-- Exercise instructions --
Your answer must be the lines from the first record through the line that contains "a regular basis", copied exactly and without any pictures.
+++ Data listing +++
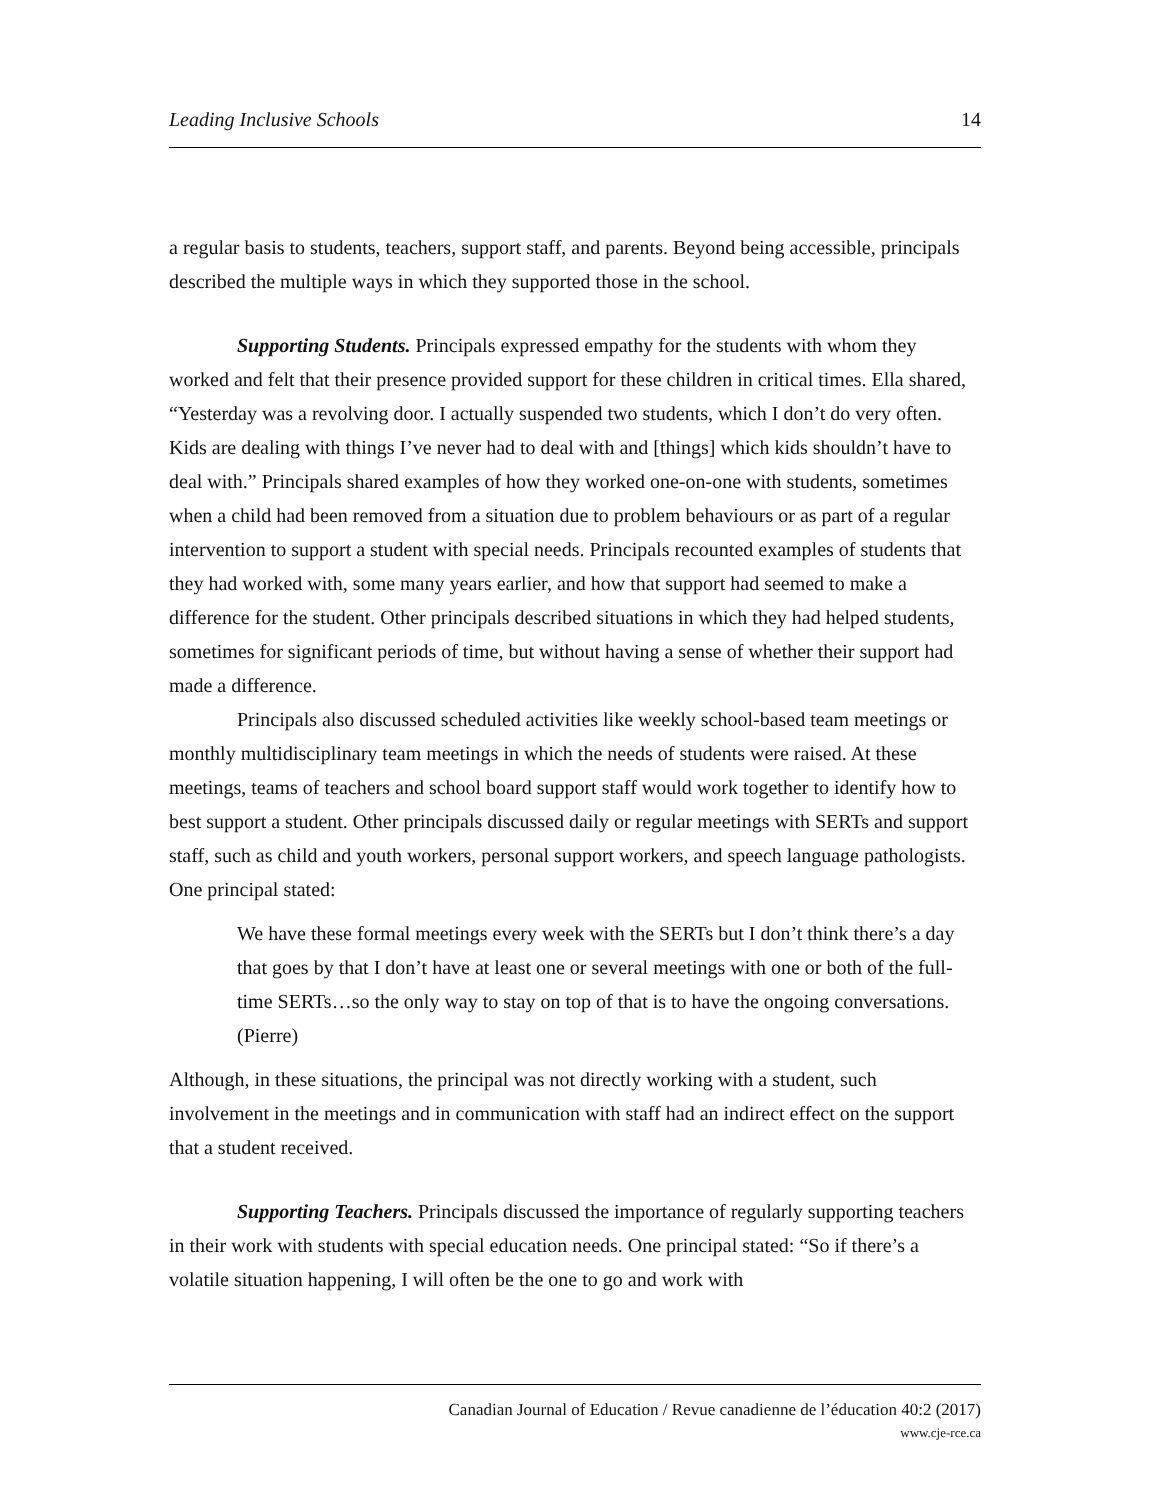Leading Inclusive Schools 14
a regular basis to students, teachers, support staff, and parents. Beyond being accessible, principals described the multiple ways in which they supported those in the school.
Supporting Students. Principals expressed empathy for the students with whom they worked and felt that their presence provided support for these children in critical times. Ella shared, “Yesterday was a revolving door. I actually suspended two students, which I don’t do very often. Kids are dealing with things I’ve never had to deal with and [things] which kids shouldn’t have to deal with.” Principals shared examples of how they worked one-on-one with students, sometimes when a child had been removed from a situation due to problem behaviours or as part of a regular intervention to support a student with special needs. Principals recounted examples of students that they had worked with, some many years earlier, and how that support had seemed to make a difference for the student. Other principals described situations in which they had helped students, sometimes for significant periods of time, but without having a sense of whether their support had made a difference.
Principals also discussed scheduled activities like weekly school-based team meetings or monthly multidisciplinary team meetings in which the needs of students were raised. At these meetings, teams of teachers and school board support staff would work together to identify how to best support a student. Other principals discussed daily or regular meetings with SERTs and support staff, such as child and youth workers, personal support workers, and speech language pathologists. One principal stated:
We have these formal meetings every week with the SERTs but I don’t think there’s a day that goes by that I don’t have at least one or several meetings with one or both of the full-time SERTs…so the only way to stay on top of that is to have the ongoing conversations. (Pierre)
Although, in these situations, the principal was not directly working with a student, such involvement in the meetings and in communication with staff had an indirect effect on the support that a student received.
Supporting Teachers. Principals discussed the importance of regularly supporting teachers in their work with students with special education needs. One principal stated: “So if there’s a volatile situation happening, I will often be the one to go and work with
Canadian Journal of Education / Revue canadienne de l’éducation 40:2 (2017)
www.cje-rce.ca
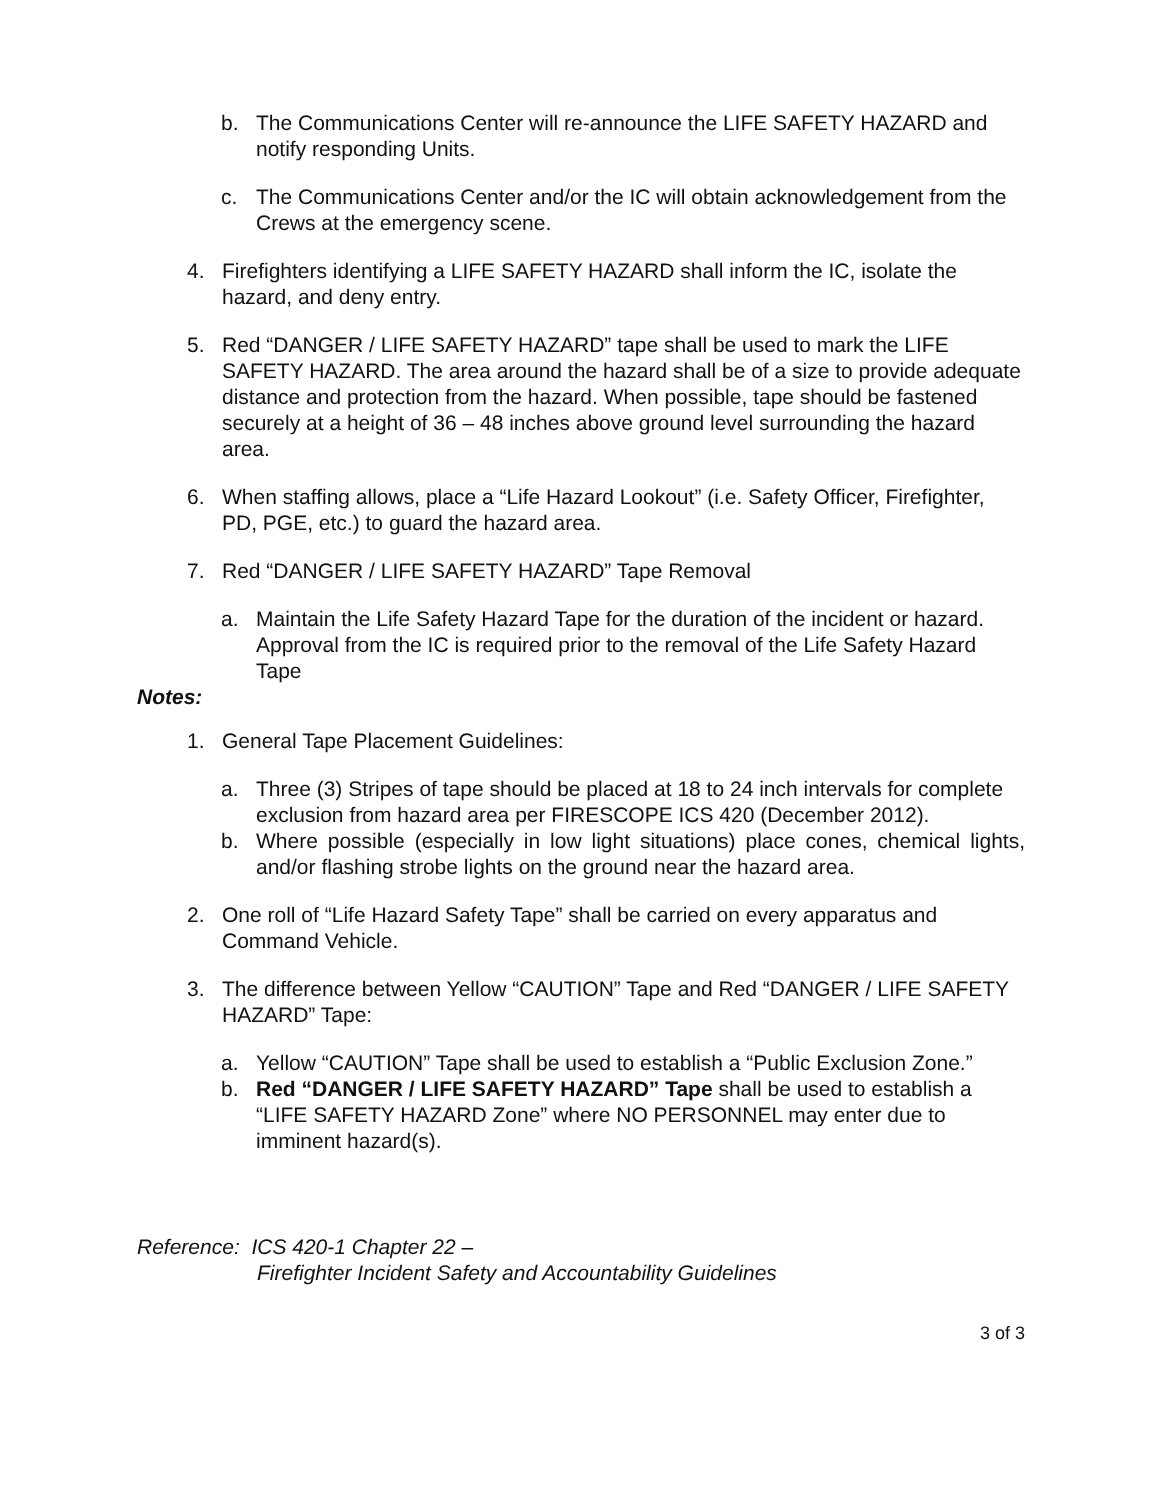b. The Communications Center will re-announce the LIFE SAFETY HAZARD and notify responding Units.
c. The Communications Center and/or the IC will obtain acknowledgement from the Crews at the emergency scene.
4. Firefighters identifying a LIFE SAFETY HAZARD shall inform the IC, isolate the hazard, and deny entry.
5. Red “DANGER / LIFE SAFETY HAZARD” tape shall be used to mark the LIFE SAFETY HAZARD. The area around the hazard shall be of a size to provide adequate distance and protection from the hazard. When possible, tape should be fastened securely at a height of 36 – 48 inches above ground level surrounding the hazard area.
6. When staffing allows, place a “Life Hazard Lookout” (i.e. Safety Officer, Firefighter, PD, PGE, etc.) to guard the hazard area.
7. Red “DANGER / LIFE SAFETY HAZARD” Tape Removal
a. Maintain the Life Safety Hazard Tape for the duration of the incident or hazard. Approval from the IC is required prior to the removal of the Life Safety Hazard Tape
Notes:
1. General Tape Placement Guidelines:
a. Three (3) Stripes of tape should be placed at 18 to 24 inch intervals for complete exclusion from hazard area per FIRESCOPE ICS 420 (December 2012).
b. Where possible (especially in low light situations) place cones, chemical lights, and/or flashing strobe lights on the ground near the hazard area.
2. One roll of “Life Hazard Safety Tape” shall be carried on every apparatus and Command Vehicle.
3. The difference between Yellow “CAUTION” Tape and Red “DANGER / LIFE SAFETY HAZARD” Tape:
a. Yellow “CAUTION” Tape shall be used to establish a “Public Exclusion Zone.”
b. Red “DANGER / LIFE SAFETY HAZARD” Tape shall be used to establish a “LIFE SAFETY HAZARD Zone” where NO PERSONNEL may enter due to imminent hazard(s).
Reference: ICS 420-1 Chapter 22 –
Firefighter Incident Safety and Accountability Guidelines
3 of 3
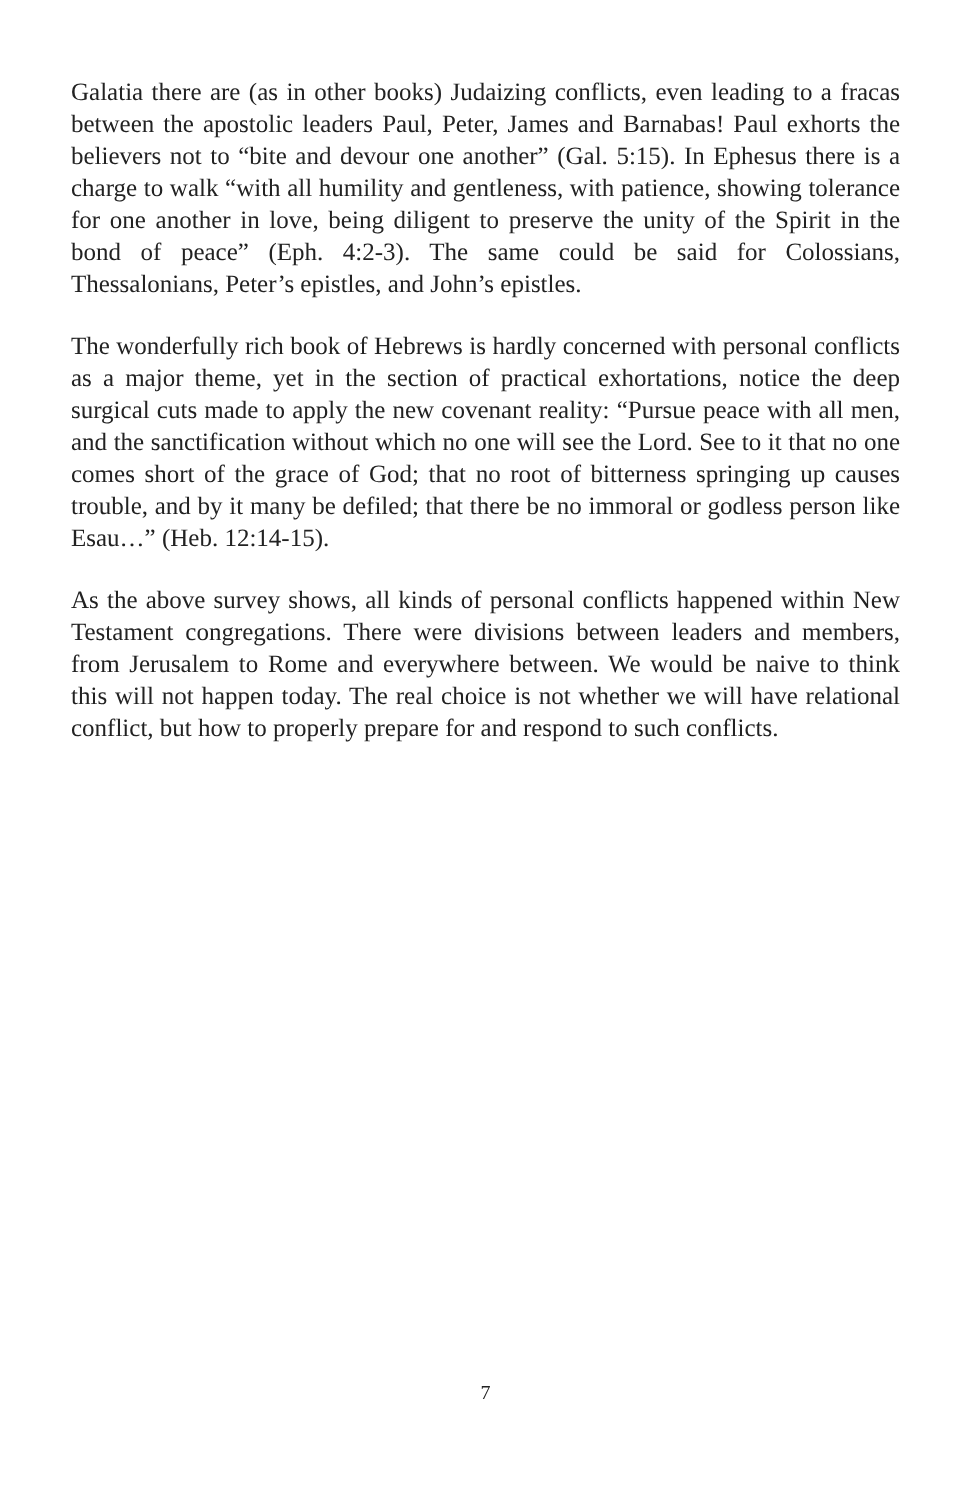Galatia there are (as in other books) Judaizing conflicts, even leading to a fracas between the apostolic leaders Paul, Peter, James and Barnabas! Paul exhorts the believers not to “bite and devour one another” (Gal. 5:15). In Ephesus there is a charge to walk “with all humility and gentleness, with patience, showing tolerance for one another in love, being diligent to preserve the unity of the Spirit in the bond of peace” (Eph. 4:2-3). The same could be said for Colossians, Thessalonians, Peter’s epistles, and John’s epistles.
The wonderfully rich book of Hebrews is hardly concerned with personal conflicts as a major theme, yet in the section of practical exhortations, notice the deep surgical cuts made to apply the new covenant reality: “Pursue peace with all men, and the sanctification without which no one will see the Lord. See to it that no one comes short of the grace of God; that no root of bitterness springing up causes trouble, and by it many be defiled; that there be no immoral or godless person like Esau…” (Heb. 12:14-15).
As the above survey shows, all kinds of personal conflicts happened within New Testament congregations. There were divisions between leaders and members, from Jerusalem to Rome and everywhere between. We would be naive to think this will not happen today. The real choice is not whether we will have relational conflict, but how to properly prepare for and respond to such conflicts.
7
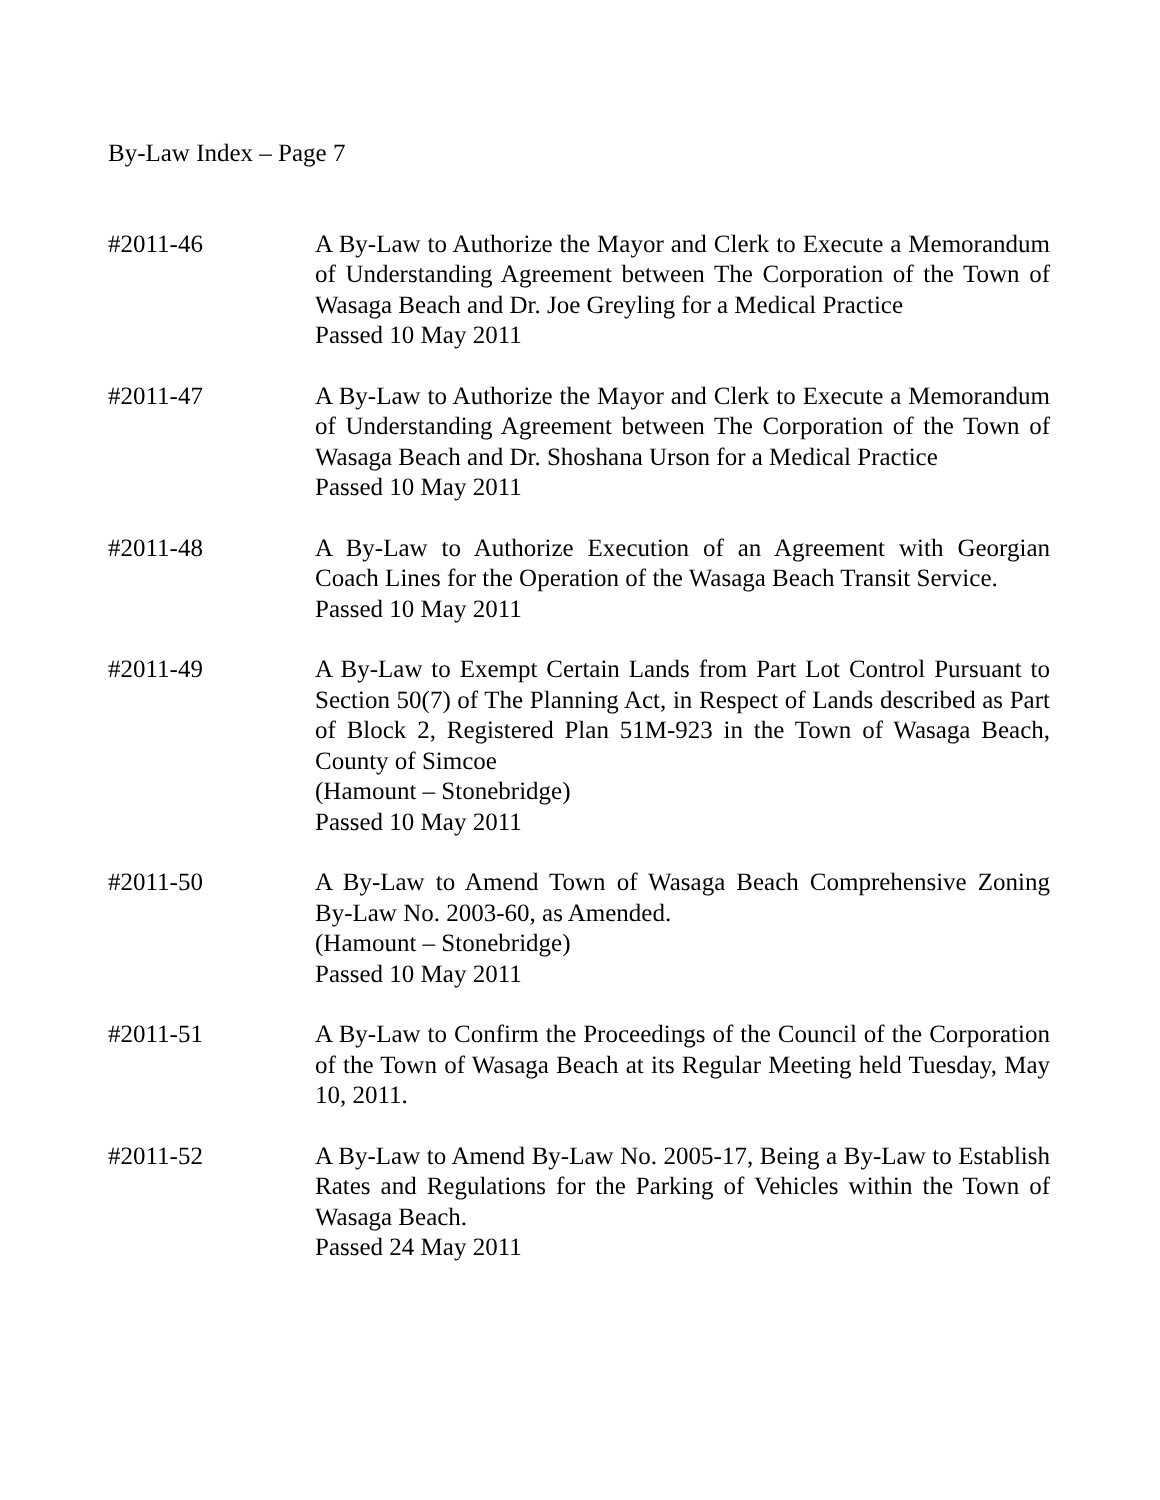By-Law Index – Page 7
#2011-46 A By-Law to Authorize the Mayor and Clerk to Execute a Memorandum of Understanding Agreement between The Corporation of the Town of Wasaga Beach and Dr. Joe Greyling for a Medical Practice
Passed 10 May 2011
#2011-47 A By-Law to Authorize the Mayor and Clerk to Execute a Memorandum of Understanding Agreement between The Corporation of the Town of Wasaga Beach and Dr. Shoshana Urson for a Medical Practice
Passed 10 May 2011
#2011-48 A By-Law to Authorize Execution of an Agreement with Georgian Coach Lines for the Operation of the Wasaga Beach Transit Service.
Passed 10 May 2011
#2011-49 A By-Law to Exempt Certain Lands from Part Lot Control Pursuant to Section 50(7) of The Planning Act, in Respect of Lands described as Part of Block 2, Registered Plan 51M-923 in the Town of Wasaga Beach, County of Simcoe
(Hamount – Stonebridge)
Passed 10 May 2011
#2011-50 A By-Law to Amend Town of Wasaga Beach Comprehensive Zoning By-Law No. 2003-60, as Amended.
(Hamount – Stonebridge)
Passed 10 May 2011
#2011-51 A By-Law to Confirm the Proceedings of the Council of the Corporation of the Town of Wasaga Beach at its Regular Meeting held Tuesday, May 10, 2011.
#2011-52 A By-Law to Amend By-Law No. 2005-17, Being a By-Law to Establish Rates and Regulations for the Parking of Vehicles within the Town of Wasaga Beach.
Passed 24 May 2011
+++
-- Answer box --
Leading Inclusive Schools 14
a regular basis to students, teachers, support staff, and parents. Beyond being accessible, principals described the multiple ways in which they supported those in the school.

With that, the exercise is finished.